Changes to Guam's traditional systems of health and hygiene placed demands not only on Chamorro bodies, but also on their cultural values, social relationships, political controls, and economic expectations. Hattori effectively demonstrates that the new health projects signified more than a benevolent interest in hygiene and the philanthropic sharing of medical knowledge.
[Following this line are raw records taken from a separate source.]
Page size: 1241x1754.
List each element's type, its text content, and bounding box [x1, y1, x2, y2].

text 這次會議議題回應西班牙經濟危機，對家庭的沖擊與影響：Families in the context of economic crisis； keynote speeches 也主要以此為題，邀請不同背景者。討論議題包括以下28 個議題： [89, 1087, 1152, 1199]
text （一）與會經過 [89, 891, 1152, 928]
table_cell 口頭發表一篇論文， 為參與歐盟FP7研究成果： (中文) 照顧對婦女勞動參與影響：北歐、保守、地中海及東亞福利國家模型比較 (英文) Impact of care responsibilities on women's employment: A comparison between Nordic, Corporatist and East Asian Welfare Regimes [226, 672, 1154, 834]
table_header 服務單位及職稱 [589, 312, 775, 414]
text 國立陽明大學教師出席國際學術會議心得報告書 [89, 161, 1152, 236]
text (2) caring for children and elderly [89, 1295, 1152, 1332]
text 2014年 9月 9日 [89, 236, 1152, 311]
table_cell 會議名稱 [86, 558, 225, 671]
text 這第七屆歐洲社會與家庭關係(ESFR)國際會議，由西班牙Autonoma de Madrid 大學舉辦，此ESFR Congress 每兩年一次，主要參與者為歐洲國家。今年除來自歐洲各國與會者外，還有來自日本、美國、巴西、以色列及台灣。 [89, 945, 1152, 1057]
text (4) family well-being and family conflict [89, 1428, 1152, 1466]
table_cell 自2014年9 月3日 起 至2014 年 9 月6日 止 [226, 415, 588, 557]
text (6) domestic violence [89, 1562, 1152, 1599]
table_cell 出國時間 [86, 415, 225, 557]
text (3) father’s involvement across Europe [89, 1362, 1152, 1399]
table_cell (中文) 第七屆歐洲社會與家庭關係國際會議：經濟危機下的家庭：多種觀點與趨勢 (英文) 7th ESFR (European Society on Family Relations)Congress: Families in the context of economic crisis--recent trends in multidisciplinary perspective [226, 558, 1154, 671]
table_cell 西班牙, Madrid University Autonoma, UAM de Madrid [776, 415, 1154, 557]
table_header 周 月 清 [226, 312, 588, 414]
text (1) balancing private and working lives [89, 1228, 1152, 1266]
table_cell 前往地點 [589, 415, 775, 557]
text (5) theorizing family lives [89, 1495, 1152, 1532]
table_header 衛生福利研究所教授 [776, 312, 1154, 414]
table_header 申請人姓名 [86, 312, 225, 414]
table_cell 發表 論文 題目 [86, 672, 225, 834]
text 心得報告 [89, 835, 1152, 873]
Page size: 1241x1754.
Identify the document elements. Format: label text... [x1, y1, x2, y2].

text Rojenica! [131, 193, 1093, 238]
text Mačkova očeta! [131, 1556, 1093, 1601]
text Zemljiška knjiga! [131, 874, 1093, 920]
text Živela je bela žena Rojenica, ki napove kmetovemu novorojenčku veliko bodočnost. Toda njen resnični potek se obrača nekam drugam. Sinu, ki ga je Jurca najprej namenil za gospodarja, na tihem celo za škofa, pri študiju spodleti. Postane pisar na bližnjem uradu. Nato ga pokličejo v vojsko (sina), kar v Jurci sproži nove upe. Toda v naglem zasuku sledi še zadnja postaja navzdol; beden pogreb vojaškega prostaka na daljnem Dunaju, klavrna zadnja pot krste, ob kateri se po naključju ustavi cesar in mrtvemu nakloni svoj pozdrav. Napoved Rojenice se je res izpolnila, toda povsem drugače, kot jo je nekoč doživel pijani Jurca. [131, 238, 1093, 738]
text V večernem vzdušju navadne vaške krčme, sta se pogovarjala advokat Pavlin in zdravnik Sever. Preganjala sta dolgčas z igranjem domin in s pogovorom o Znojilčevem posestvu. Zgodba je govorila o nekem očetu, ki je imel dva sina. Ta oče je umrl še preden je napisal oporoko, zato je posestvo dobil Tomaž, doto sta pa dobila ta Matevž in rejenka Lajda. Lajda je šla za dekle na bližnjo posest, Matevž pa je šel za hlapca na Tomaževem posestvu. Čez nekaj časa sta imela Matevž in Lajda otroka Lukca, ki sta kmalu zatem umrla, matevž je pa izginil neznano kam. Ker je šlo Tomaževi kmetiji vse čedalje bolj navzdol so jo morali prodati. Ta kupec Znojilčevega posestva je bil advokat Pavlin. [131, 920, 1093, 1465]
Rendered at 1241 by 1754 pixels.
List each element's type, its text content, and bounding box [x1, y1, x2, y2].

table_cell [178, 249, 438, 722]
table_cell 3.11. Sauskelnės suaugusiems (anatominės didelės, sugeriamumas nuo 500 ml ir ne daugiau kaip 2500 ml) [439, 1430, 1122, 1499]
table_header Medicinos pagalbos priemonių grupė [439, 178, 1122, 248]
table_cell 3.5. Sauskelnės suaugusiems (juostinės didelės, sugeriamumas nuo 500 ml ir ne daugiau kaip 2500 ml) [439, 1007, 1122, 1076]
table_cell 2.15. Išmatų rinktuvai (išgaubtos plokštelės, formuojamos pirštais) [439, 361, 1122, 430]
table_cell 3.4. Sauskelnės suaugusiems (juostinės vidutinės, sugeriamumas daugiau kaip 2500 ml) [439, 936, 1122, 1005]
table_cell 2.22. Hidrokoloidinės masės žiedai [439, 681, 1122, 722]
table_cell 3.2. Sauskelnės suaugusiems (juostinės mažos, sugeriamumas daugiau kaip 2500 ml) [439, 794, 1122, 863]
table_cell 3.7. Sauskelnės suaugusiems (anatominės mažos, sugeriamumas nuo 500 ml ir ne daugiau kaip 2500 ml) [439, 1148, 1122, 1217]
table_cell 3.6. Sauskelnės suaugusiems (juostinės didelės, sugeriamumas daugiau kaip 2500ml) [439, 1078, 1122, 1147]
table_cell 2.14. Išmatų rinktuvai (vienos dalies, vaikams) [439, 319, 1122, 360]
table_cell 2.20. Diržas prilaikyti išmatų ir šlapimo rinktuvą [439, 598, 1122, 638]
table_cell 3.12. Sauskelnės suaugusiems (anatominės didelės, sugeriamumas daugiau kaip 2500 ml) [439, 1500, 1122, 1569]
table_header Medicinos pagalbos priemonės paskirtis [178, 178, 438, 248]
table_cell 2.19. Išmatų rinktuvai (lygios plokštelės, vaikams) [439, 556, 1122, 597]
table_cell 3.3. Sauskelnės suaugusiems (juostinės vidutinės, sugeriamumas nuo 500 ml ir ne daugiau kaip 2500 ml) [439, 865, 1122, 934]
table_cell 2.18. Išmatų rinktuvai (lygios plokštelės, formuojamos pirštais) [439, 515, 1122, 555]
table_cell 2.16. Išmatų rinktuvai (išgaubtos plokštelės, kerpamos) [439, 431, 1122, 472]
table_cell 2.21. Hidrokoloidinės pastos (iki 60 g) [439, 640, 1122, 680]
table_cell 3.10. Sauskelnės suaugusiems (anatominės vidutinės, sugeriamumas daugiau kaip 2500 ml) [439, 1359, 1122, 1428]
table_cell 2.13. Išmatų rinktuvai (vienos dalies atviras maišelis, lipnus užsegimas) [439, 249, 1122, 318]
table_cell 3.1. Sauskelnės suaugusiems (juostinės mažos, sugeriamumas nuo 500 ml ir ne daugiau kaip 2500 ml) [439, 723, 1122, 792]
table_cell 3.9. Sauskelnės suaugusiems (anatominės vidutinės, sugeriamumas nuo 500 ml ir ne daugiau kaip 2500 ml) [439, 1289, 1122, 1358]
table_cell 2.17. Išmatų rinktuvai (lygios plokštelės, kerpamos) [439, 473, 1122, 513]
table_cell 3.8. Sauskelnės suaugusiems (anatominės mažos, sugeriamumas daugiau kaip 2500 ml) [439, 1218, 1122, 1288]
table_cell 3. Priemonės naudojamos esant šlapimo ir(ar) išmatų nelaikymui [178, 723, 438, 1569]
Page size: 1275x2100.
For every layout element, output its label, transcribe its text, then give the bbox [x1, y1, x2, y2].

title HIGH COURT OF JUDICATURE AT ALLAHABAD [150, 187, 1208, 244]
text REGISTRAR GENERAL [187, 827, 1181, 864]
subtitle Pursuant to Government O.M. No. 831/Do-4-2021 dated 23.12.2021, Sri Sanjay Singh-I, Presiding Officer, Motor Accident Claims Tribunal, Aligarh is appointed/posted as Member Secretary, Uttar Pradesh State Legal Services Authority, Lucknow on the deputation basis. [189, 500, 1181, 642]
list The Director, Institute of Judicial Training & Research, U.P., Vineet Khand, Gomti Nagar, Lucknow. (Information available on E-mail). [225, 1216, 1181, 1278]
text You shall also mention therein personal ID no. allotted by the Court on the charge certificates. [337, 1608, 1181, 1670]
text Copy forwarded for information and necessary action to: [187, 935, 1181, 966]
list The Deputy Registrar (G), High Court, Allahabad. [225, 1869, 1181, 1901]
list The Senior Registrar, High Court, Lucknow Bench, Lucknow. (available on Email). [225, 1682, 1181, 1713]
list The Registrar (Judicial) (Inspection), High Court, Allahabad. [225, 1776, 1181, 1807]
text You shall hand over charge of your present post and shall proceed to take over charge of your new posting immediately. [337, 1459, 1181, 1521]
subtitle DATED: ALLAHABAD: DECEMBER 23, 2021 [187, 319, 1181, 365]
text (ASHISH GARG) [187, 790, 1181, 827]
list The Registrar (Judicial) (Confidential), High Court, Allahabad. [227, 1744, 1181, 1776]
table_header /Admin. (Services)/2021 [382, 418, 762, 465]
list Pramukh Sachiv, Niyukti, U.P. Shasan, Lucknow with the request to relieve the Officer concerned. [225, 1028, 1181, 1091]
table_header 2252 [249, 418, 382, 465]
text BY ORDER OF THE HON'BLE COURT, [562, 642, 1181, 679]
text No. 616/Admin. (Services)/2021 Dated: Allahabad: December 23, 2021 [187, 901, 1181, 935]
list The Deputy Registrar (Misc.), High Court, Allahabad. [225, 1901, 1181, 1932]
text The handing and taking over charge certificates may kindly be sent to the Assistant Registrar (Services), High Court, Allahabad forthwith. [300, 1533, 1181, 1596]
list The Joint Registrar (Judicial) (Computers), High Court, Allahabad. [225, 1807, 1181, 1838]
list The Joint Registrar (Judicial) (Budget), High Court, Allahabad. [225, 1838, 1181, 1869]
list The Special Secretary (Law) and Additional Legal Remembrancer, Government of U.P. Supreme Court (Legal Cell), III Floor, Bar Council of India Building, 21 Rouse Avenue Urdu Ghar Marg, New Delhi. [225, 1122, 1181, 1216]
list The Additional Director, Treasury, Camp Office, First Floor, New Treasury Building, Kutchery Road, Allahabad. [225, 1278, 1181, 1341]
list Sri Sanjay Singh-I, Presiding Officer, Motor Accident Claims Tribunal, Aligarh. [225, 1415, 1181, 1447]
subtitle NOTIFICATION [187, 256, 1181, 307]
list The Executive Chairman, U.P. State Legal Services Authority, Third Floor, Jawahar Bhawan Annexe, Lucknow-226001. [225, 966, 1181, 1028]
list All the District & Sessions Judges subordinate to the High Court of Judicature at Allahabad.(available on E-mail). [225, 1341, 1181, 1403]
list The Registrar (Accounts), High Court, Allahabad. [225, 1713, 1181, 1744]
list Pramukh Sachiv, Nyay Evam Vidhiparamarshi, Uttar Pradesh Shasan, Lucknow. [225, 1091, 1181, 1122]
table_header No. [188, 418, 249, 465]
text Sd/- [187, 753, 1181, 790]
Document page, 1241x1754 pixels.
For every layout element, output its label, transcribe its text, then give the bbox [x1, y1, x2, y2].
Rather the navy's health care regime in Guam was an important vehicle through which US colonial power and moral authority over Chamorros was introduced and entrenched. Medical experts, navy doctors, and health care workers asserted their scientific knowledge as well as their administrative might and in the process became active participants in the colonization of Guam.

About the Author

Anne Perez Hattori is a native Chamorro, born and raised in Guam. She is professor of history, Micronesian studies, and CHamoru studies at the University of Guam.